Anche l’opera di una designer italiana, Gabriella Crespi (1922-2017), è stata oggetto di riscoperta e di rinascita. Di recente, Dimoregallery ha rieditato alcuni suoi tavoli e lampade creati tra il 1970 e il 1980. Crespi è stata una figura molto affascinante. Sposandosi, entrò a far parte dell’omonima famiglia di industriali, allora anche proprietaria del Corriere della Sera. Il suo stile ha un glamour molto sofisticato e le sue creazioni più famose sono i lucenti tavoli in bronzo e le lampade in acciaio e plexiglas che propone Nilufar. Crespi ha lavorato tanto con il bronzo e altri metalli e alcuni suoi tavoli Scultura, rivestiti in ottone, sono stati venduti da Phillips per 74.340 sterline.
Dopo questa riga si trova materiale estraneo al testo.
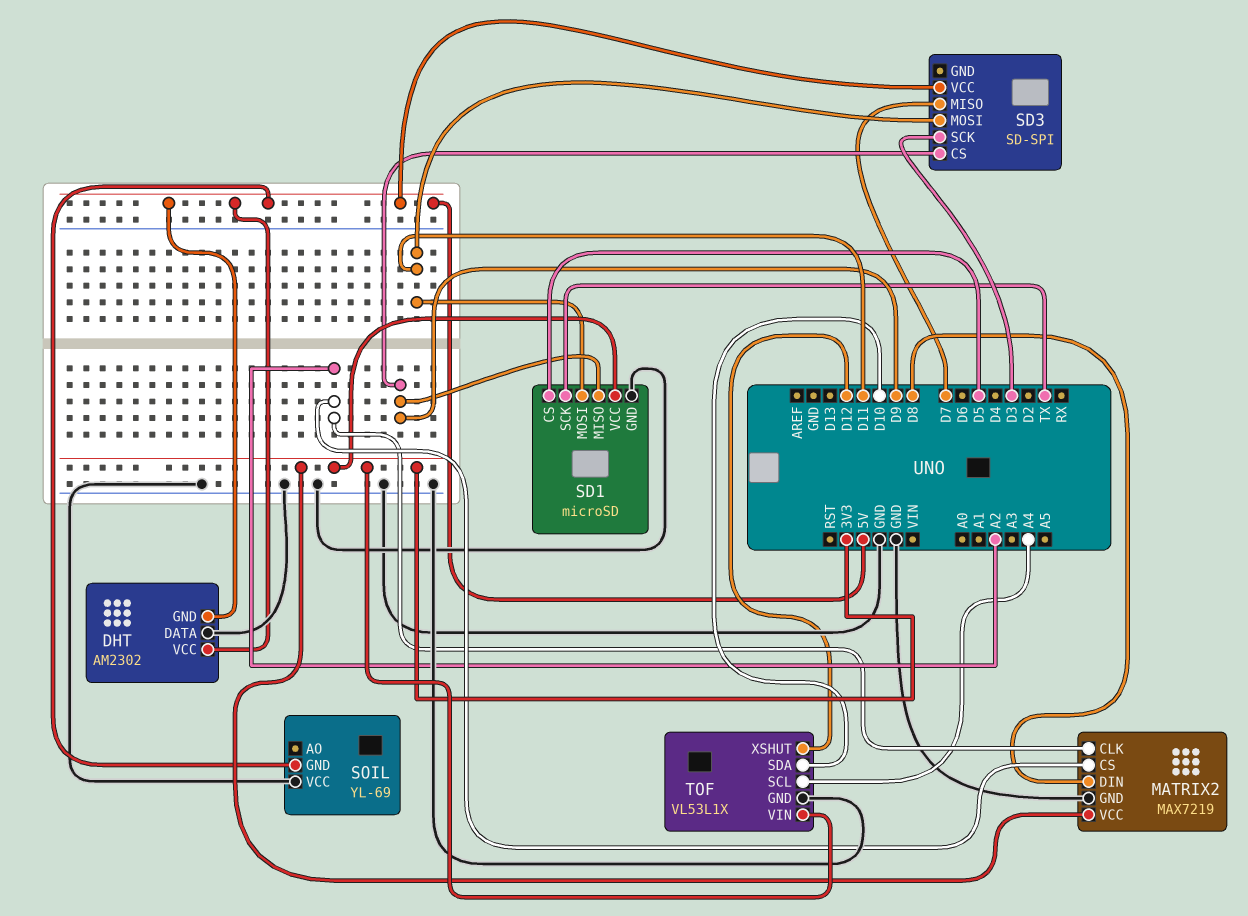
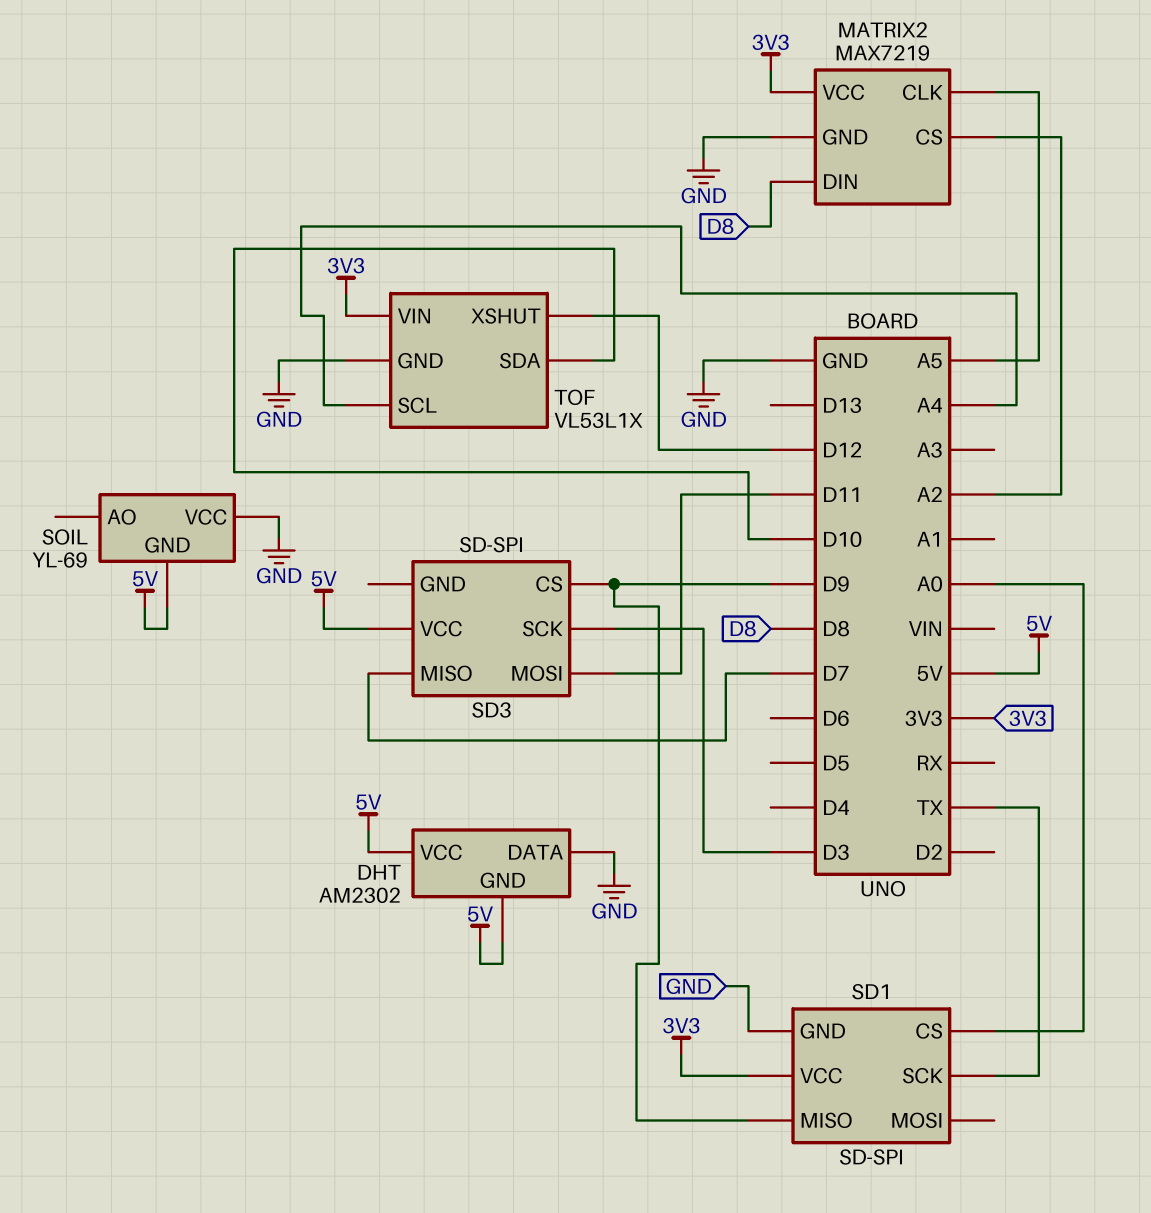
MATRIX2 pin CLK: A2 -> A5
SD1: microSD -> SD-SPI
SD1 pin CS: D5 -> A0
SD1 pin MOSI: D11 -> none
L’artista contemporanea franco-svedese Ingrid Donat è conosciuta tra gli specialisti del settore, ma ancora poco nota ai più, anche perché lavora soprattutto per clienti privati per i quali crea interni straordinari progettati nel minimo dettaglio, dalle finiture delle pareti alle lampade. Oggi le sue creazioni vengono battute all’asta per cifre importanti (il suo cassettone Commode Galuchat è stato venduto da Phillips per 275.200 dollari). Molti sono pezzi unici, altri sono disponibili in edizioni limitate di otto esemplari e Carpenters Workshop Gallery, co-fondata da suo figlio Julien Lombrail, è l’unica a rappresentarla. Donat ha iniziato come scultrice e il suo Buffet Klimt Cinq Portes (2017), un piccolo armadio in bronzo ispirato a Gustav Klimt, illustra perfettamente la sua estetica che, influenzata da motivi tribali africani, combina forza e semplicità.
Un altro talento rappresentato da Carpenters Workshop Gallery è l’architetta, artista e designer americana Johanna Grawunder. È conosciuta soprattutto per le sue installazioni luminose, ma realizza anche tavoli e lavori su commissione. Ha perfezionato il suo talento collaborando con Ettore Sottsass per circa sedici anni e poi si è messa in proprio, partecipando nel 1995 al Salone del Mobile di Milano. «Ho usato la luce in un modo che non era mai stato proposto prima», dice. «Molto neon, molto plexiglas e fibra di vetro. Tutto provocatorio, un po’ sfrontato, non esattamente ciò che si definirebbe di buon gusto».
L’esperienza di Grawunder alle scuole superiori dice molto sul perché così tante donne abbiano dovuto aspettare a lungo un riconoscimento. Avrebbe voluto studiare disegno tecnico, una materia allora considerata adatta solo ai maschi. Riuscì a ottenere dal preside di poterla seguire a una condizione: che avrebbe imparato anche il cucito. Quella di Johanna Grawunder, però, è una storia positiva. Fa parte della schiera sempre più numerosa di donne che, incuranti di critiche e reazioni, creano qualcosa che richiede e ottiene attenzione, a prescindere dal genere.